■ Task directions: Turn the listing into a JSON list of strings, one string per line, beginning at the line that contains "Is it true that" and stopping after the line that contains "How many distinct data groups are displayed?". Leave out blank lines and the pictures.

■ Source material:
*****

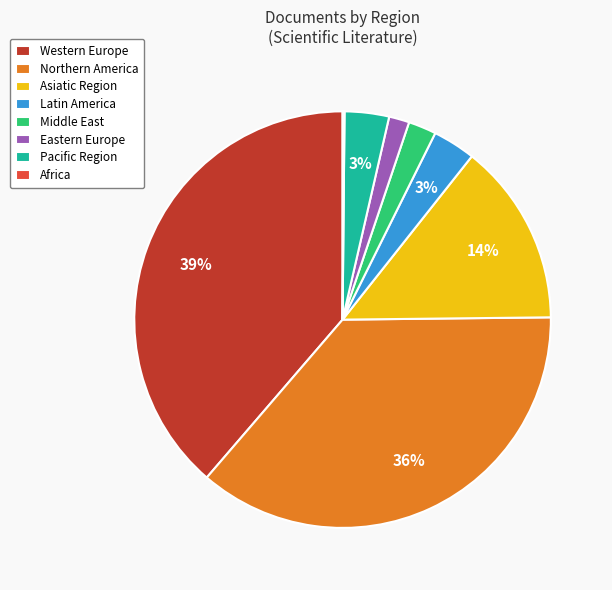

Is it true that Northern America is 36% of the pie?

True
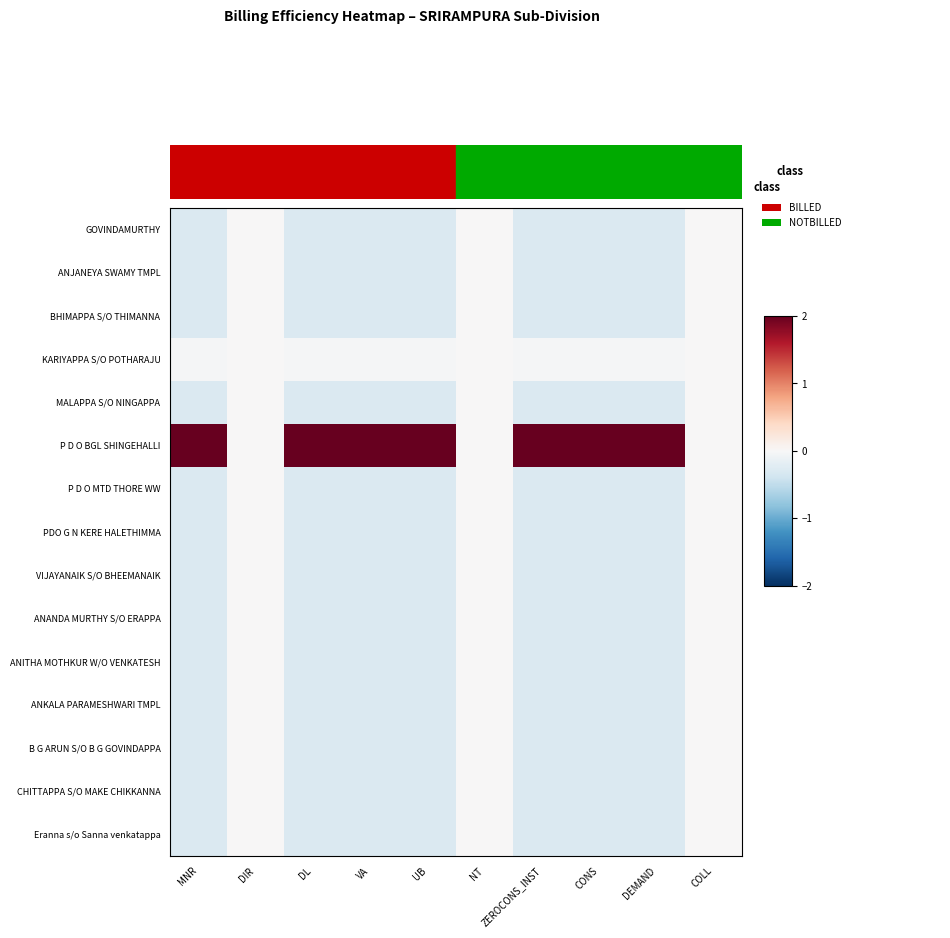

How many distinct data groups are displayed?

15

*****

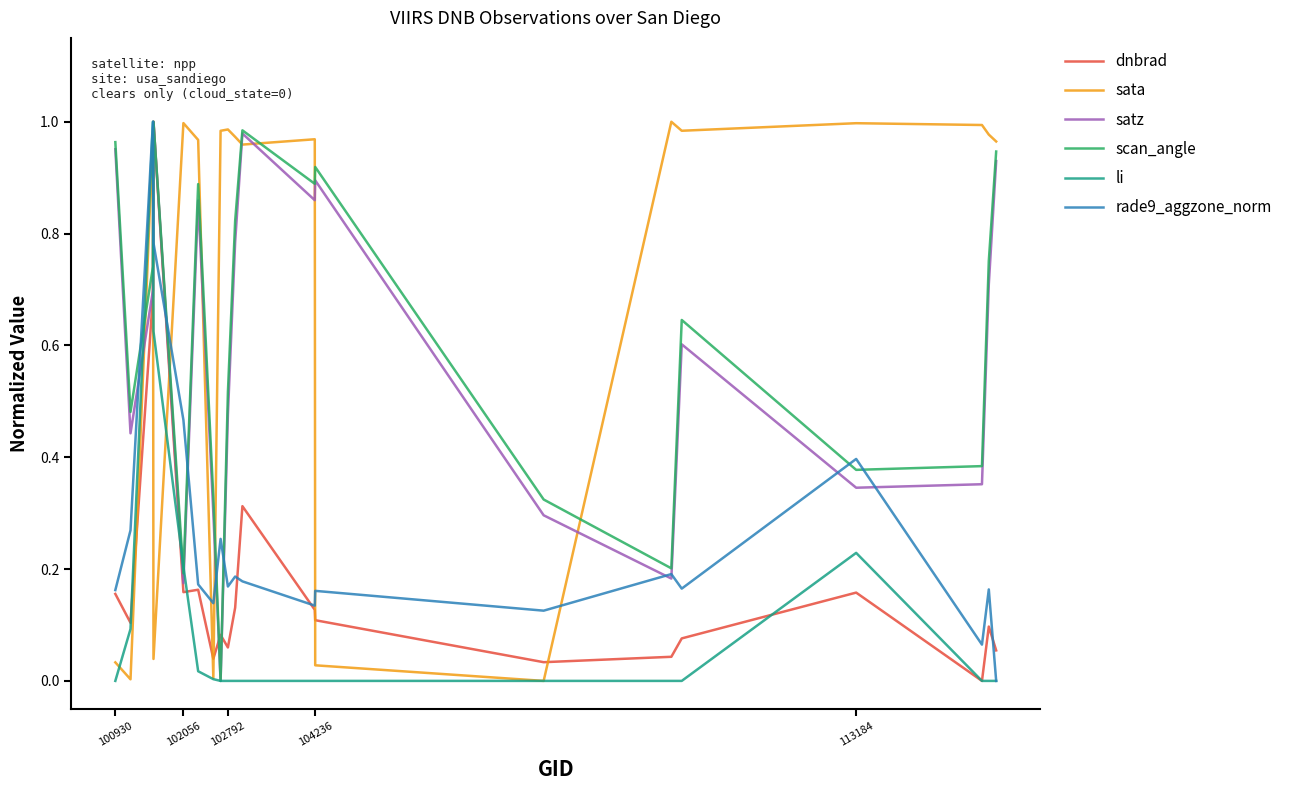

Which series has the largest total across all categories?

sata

*****

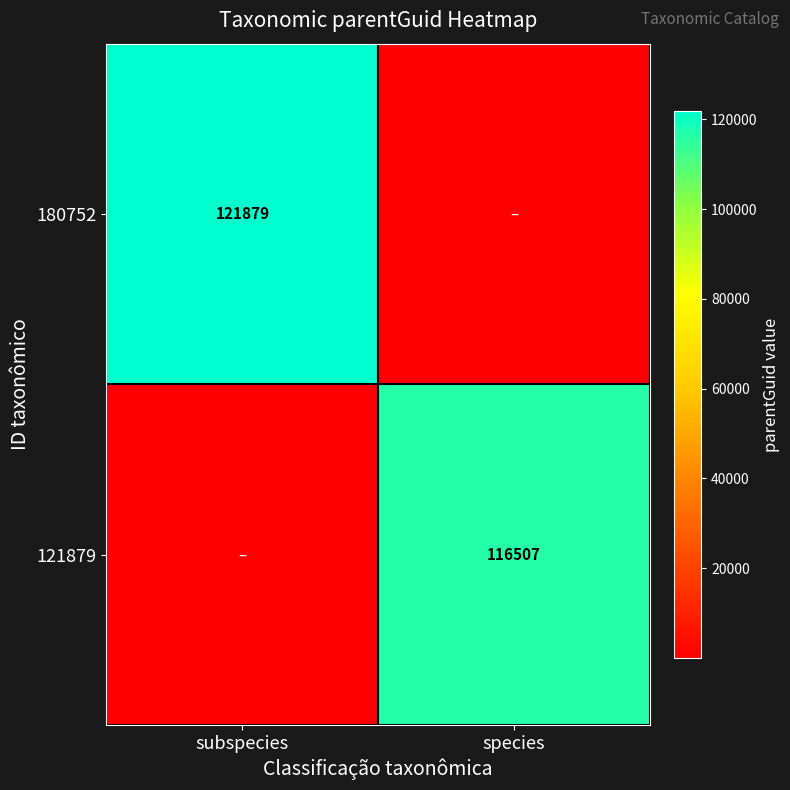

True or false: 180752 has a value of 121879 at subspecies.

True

*****

■ Answer to the problem:
[
  "Is it true that Northern America is 36% of the pie?",
  "True",
  "How many distinct data groups are displayed?"
]